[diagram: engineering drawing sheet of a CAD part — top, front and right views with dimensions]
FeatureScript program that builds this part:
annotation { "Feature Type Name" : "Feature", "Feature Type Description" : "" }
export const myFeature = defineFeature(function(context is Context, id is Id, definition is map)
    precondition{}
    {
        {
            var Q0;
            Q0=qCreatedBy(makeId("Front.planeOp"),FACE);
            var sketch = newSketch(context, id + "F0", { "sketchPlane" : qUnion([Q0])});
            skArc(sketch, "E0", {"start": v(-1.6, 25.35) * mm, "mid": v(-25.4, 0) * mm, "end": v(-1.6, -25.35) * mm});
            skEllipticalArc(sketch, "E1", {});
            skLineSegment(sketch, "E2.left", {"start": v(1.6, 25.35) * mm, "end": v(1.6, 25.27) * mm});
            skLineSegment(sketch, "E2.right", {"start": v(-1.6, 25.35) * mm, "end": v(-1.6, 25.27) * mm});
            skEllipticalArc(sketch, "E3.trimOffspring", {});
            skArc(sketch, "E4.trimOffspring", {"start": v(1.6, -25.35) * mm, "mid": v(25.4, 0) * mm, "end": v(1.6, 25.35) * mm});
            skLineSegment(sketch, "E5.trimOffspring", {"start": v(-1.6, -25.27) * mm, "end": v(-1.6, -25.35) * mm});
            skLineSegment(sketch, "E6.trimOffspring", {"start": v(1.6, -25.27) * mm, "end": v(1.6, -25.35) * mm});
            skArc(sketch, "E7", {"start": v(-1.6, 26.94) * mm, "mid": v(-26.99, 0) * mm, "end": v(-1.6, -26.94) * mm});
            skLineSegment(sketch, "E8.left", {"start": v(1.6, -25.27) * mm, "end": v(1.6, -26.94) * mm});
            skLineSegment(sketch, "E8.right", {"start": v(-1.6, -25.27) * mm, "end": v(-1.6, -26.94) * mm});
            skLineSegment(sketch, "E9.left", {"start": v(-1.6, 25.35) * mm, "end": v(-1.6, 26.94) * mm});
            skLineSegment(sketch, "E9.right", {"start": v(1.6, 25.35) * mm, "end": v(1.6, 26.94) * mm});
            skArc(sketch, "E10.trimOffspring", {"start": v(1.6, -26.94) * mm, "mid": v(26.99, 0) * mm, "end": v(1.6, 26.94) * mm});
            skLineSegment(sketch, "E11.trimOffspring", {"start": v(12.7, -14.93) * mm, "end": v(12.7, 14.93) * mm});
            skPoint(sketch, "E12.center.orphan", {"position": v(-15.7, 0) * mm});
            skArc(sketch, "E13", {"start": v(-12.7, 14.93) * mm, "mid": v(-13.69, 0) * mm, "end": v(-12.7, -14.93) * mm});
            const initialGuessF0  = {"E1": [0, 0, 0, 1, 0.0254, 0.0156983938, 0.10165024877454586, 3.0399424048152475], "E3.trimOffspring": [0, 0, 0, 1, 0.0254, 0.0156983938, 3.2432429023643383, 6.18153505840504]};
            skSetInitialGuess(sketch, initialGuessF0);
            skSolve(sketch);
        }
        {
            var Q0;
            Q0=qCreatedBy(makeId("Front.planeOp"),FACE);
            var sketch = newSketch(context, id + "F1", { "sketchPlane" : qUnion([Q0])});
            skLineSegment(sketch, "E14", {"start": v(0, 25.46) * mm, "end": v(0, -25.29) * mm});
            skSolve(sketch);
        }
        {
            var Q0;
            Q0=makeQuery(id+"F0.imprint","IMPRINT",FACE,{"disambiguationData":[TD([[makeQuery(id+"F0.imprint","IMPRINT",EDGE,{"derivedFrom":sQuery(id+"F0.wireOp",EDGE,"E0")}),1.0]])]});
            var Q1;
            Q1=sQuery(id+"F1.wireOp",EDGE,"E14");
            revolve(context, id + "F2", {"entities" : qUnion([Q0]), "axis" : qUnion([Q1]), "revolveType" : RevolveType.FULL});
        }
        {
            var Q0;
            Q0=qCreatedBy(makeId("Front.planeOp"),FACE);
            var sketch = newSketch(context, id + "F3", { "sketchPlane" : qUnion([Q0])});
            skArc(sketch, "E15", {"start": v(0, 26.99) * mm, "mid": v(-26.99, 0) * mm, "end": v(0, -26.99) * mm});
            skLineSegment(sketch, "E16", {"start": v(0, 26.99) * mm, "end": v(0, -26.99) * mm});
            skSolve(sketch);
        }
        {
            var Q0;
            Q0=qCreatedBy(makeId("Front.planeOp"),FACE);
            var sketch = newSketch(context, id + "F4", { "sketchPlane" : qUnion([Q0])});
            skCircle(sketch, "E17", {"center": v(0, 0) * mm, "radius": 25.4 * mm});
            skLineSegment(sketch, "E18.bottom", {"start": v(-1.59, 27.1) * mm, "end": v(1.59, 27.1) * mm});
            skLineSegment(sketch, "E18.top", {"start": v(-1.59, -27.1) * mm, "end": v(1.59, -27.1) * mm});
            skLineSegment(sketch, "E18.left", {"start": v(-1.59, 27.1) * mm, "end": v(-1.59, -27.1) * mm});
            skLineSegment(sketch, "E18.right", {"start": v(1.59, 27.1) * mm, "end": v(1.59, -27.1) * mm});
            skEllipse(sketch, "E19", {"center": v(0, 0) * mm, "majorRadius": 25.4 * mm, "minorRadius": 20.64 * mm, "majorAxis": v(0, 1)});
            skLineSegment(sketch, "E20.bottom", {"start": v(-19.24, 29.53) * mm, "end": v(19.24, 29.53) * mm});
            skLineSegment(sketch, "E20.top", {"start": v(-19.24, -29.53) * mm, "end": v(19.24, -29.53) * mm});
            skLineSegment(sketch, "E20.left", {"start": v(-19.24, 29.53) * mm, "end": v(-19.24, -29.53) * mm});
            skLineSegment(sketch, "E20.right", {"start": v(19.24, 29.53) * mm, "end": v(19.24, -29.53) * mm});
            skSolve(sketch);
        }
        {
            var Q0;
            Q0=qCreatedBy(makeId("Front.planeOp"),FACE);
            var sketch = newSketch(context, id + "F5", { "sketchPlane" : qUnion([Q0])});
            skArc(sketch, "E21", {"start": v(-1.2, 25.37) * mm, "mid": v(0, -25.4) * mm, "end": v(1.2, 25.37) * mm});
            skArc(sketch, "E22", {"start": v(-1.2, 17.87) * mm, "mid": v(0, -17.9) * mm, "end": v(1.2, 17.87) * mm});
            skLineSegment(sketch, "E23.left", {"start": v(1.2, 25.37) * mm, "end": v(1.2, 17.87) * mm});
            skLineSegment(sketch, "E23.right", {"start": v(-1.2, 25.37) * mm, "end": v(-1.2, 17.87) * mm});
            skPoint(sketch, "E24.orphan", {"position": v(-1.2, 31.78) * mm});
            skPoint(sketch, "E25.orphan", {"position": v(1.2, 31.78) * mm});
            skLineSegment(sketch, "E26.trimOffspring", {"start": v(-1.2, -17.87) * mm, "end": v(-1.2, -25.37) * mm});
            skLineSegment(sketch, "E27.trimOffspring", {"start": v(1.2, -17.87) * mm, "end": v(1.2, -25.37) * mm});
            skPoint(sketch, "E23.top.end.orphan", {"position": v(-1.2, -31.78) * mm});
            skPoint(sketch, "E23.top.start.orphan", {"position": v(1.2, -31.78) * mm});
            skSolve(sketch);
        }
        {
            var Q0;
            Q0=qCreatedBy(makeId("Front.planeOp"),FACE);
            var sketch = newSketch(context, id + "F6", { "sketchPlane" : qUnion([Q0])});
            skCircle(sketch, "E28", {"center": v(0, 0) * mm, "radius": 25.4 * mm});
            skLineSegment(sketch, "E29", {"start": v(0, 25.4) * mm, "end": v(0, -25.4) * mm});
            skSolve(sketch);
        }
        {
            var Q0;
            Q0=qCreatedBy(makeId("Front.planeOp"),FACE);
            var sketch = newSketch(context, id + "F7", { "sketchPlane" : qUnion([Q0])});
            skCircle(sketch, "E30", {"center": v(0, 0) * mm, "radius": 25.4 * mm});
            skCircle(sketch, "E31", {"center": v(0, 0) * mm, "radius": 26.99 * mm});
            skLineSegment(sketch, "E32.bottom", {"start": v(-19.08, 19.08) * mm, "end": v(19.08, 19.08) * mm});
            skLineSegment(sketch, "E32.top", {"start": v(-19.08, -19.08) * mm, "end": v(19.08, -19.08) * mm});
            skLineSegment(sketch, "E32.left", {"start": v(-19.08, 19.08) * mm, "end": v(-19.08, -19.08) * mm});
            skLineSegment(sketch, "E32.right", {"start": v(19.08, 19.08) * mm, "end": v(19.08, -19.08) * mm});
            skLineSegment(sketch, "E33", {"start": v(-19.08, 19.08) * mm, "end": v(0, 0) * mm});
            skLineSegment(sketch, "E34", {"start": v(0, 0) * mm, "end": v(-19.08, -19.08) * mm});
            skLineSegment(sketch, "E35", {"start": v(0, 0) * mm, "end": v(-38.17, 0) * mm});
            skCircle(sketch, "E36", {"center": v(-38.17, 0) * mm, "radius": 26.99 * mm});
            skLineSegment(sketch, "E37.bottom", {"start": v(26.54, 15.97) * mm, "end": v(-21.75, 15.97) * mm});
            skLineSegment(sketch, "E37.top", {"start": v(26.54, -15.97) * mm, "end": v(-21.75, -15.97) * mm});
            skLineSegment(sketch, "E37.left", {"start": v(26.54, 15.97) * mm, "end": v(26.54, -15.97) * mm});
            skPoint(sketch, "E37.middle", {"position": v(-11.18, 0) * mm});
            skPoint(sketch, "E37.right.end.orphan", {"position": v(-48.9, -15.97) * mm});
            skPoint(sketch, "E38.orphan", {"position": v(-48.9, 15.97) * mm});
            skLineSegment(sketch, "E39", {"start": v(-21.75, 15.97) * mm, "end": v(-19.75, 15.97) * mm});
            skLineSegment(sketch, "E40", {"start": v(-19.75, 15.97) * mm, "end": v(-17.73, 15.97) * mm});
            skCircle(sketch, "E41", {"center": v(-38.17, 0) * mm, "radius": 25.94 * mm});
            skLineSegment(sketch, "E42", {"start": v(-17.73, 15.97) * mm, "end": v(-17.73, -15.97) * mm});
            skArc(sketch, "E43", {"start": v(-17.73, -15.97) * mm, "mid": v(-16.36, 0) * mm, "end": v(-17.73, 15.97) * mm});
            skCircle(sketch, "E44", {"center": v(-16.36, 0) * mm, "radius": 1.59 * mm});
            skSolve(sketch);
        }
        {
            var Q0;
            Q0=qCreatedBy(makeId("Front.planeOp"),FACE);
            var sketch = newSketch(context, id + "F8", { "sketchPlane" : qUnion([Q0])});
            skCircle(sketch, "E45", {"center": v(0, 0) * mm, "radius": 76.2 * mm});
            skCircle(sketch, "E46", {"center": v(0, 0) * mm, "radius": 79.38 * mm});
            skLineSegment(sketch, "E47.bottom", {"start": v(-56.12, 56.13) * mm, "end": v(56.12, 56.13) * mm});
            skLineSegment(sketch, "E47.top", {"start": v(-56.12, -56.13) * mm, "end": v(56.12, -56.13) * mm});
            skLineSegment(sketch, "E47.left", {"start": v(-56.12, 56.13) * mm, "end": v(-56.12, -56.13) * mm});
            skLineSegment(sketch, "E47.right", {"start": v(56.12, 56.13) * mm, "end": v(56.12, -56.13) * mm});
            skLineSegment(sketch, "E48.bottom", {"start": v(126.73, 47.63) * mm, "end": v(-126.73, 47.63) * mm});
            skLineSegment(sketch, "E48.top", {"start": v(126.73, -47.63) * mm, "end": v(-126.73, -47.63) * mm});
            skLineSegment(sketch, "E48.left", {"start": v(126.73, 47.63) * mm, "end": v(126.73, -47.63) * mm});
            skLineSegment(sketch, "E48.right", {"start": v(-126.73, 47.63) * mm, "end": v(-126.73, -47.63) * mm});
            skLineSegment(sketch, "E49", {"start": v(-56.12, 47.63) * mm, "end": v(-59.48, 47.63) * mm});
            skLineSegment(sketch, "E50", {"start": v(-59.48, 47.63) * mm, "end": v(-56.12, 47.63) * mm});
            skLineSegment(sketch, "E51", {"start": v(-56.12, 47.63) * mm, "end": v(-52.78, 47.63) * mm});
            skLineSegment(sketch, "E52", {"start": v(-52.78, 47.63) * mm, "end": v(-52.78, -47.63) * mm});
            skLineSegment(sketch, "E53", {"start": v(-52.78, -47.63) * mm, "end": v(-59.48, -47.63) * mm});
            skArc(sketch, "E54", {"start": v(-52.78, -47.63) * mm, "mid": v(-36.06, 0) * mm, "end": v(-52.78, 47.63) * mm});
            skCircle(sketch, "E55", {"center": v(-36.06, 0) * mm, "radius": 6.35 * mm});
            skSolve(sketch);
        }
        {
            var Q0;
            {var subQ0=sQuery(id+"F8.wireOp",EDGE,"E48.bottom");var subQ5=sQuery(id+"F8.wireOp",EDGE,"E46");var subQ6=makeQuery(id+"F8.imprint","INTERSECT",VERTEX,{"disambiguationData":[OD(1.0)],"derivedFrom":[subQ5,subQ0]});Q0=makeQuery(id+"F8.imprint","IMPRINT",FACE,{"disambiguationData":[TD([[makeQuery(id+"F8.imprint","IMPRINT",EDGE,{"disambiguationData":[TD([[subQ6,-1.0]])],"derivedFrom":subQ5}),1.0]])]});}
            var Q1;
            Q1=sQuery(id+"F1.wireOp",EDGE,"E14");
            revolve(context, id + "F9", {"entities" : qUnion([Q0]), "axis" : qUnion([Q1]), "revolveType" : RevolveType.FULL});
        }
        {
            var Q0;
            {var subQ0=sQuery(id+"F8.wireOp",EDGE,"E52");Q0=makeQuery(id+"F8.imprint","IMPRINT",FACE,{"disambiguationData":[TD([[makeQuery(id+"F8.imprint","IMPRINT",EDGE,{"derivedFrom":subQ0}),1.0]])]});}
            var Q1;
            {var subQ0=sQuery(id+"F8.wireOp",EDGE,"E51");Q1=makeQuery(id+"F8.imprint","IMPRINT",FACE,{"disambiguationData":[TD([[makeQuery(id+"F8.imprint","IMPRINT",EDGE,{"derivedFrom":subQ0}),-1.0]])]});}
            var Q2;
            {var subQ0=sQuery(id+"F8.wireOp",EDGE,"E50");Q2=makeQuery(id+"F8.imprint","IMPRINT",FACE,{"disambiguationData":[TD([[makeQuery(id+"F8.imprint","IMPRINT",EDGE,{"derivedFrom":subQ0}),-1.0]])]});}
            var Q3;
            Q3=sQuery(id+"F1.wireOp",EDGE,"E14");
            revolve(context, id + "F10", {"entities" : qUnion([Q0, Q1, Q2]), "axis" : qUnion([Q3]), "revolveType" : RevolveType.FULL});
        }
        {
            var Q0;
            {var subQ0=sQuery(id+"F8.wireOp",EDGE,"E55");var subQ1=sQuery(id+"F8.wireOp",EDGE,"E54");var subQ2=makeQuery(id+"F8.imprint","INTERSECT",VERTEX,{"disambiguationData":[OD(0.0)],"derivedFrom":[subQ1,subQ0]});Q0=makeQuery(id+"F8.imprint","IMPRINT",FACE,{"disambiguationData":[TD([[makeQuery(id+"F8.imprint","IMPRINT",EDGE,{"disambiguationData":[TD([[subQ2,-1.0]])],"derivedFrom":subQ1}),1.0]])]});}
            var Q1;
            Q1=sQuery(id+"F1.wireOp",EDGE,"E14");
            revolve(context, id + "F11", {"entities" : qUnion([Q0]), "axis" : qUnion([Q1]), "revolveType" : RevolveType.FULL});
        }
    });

• • •

Set task
Filter the data above down to the lines that contain the string "part", and copy each of those lines. The match is case-sensitive.

Written response
[diagram: engineering drawing sheet of a CAD part — top, front and right views with dimensions]
FeatureScript program that builds this part:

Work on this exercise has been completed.